My mind flashes to fantasies of a low maintenance garden. Isn’t this shrub  a good candidate for membership?

My go-to native plant guide, Plants of the Pacific Northwest, helps identify it:
Common names: hardhack & steeplebush.
BUT it’s the Latin name that rings bells with me:   Spirea Douglasii
Spirea !!
Cousin to the decorative spirea that I see in so many urban landscapes.
Very encouraging.

non-native spirea garden Victoria BC Pacific Northwest
non-native spirea
photo by SVSeekins

The Douglas Spirea ‘s deciduous leafs are grayish with woolly texture which leads me to guess that they’re deer tolerant. Word has it that black tail deer graze it.  Then another source says it is deer resistant  Who knows?

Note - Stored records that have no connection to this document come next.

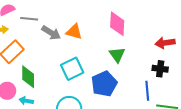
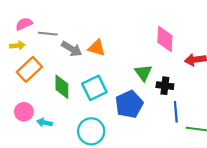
pink diamond: (117, 24) -> (165, 39), moved
black cross: (160, 69) -> (165, 86), moved
green diamond: (28, 77) -> (62, 87), moved

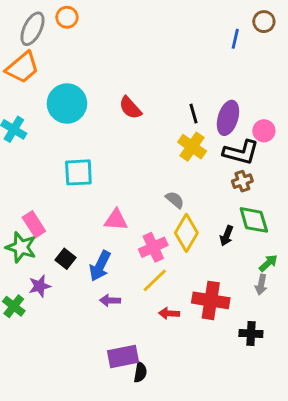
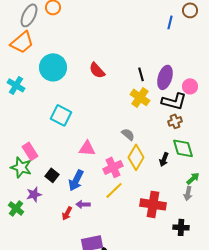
cyan square: (78, 172) -> (61, 115), turned 30
red arrow: (169, 313) -> (67, 213), moved, turned -64

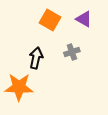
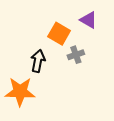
orange square: (50, 20) -> (59, 34), moved

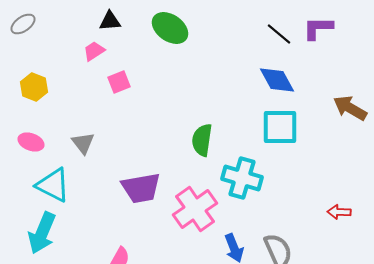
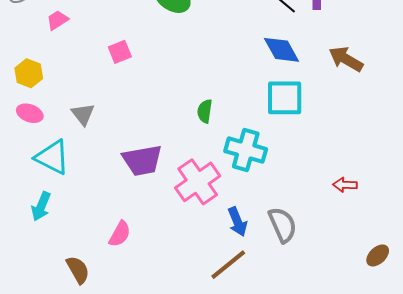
pink trapezoid: (94, 51) -> (57, 20), moved
yellow hexagon: (34, 87) -> (29, 73), moved
brown arrow: (350, 108) -> (346, 59), moved
green semicircle: (202, 140) -> (205, 111), size x0.7
cyan arrow: (42, 233) -> (41, 206), size x0.7

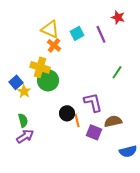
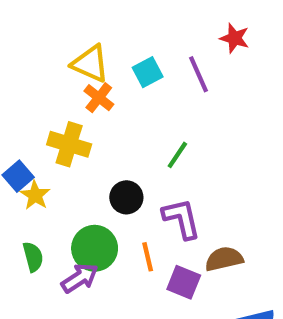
green line: (117, 72) -> (177, 155), moved
green circle: (48, 80) -> (95, 248), moved
black circle: (67, 113) -> (126, 197), moved
purple arrow: (25, 136) -> (80, 278), moved

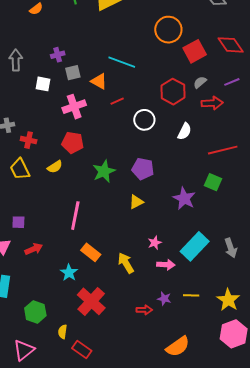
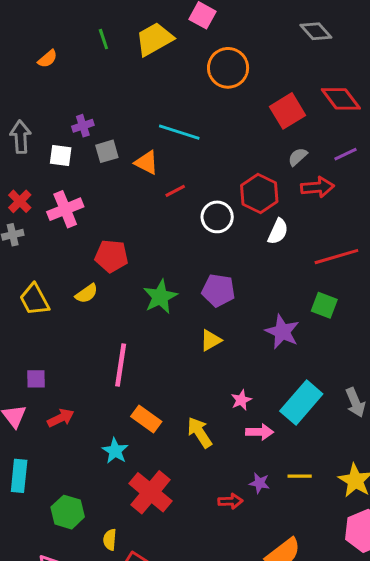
orange circle: (168, 30) -> (228, 68), moved
white square: (43, 84) -> (61, 155), moved
red hexagon: (173, 92) -> (259, 194), moved
pink cross: (74, 107) -> (65, 209), moved
red cross: (29, 140) -> (20, 201), moved, turned 35

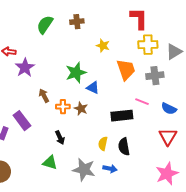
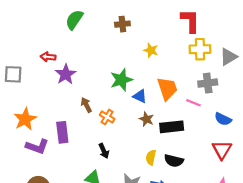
green semicircle: (45, 25) -> (74, 20), moved
orange trapezoid: (126, 70) -> (167, 89), moved
pink line: (142, 102) -> (193, 103), moved
orange cross: (63, 107) -> (107, 117), turned 32
brown star: (81, 109) -> (146, 119), moved
purple rectangle: (22, 121) -> (62, 132), turned 30
black semicircle: (124, 147) -> (174, 161), turned -66

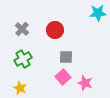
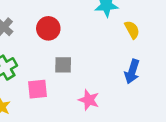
pink square: (63, 77) -> (38, 89), moved, turned 35

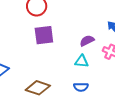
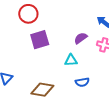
cyan triangle: (82, 61) -> (71, 60), moved

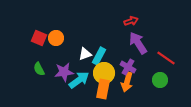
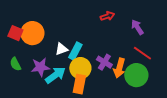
orange circle: (56, 38) -> (32, 33), size x1.5
purple arrow: (138, 43) -> (137, 27), moved, size x0.7
green circle: (160, 80) -> (136, 75), size x1.5
orange arrow: (127, 82) -> (119, 68), moved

It tops out at 6ft./ 2m, which is handy for hedging.

The typical home is in moist areas.  That explains why it’s found at Panama Flats as well as Swan Lake Nature Sanctuary.  It’s suckering habit produces dense thickets along stream banks.

The pink steeples of Hardhack first appear in June.  The flowers last through the heat of summer eventually turning to brown seed clusters that hold on long after the leaves fall.  That’s a luxuriously long season for feeding bees, then birds!

hardhack, steeplebush garden Victoria BC Pacific Northwest
hardhack / steeplebush
photo by SVSeekins

This plant is just as pretty as the classic lilac (syringa)  & butterfly bush (buddleja).  Both of those shrubs can be dominating in a garden landscape, seeding or suckering willy-nilly.  I reckon hardhack is a choice replacement option, especially because it is much more of a food source to local birds,  pollinators, & wild life.   It can be dominating like the other two, but only in very moist situations.

I’d like to grow hardhack in my yard, but the moisture requirements are too high.  We do have a ditch that would supply the moisture needed…  maybe C would give up a patch of grass along there ??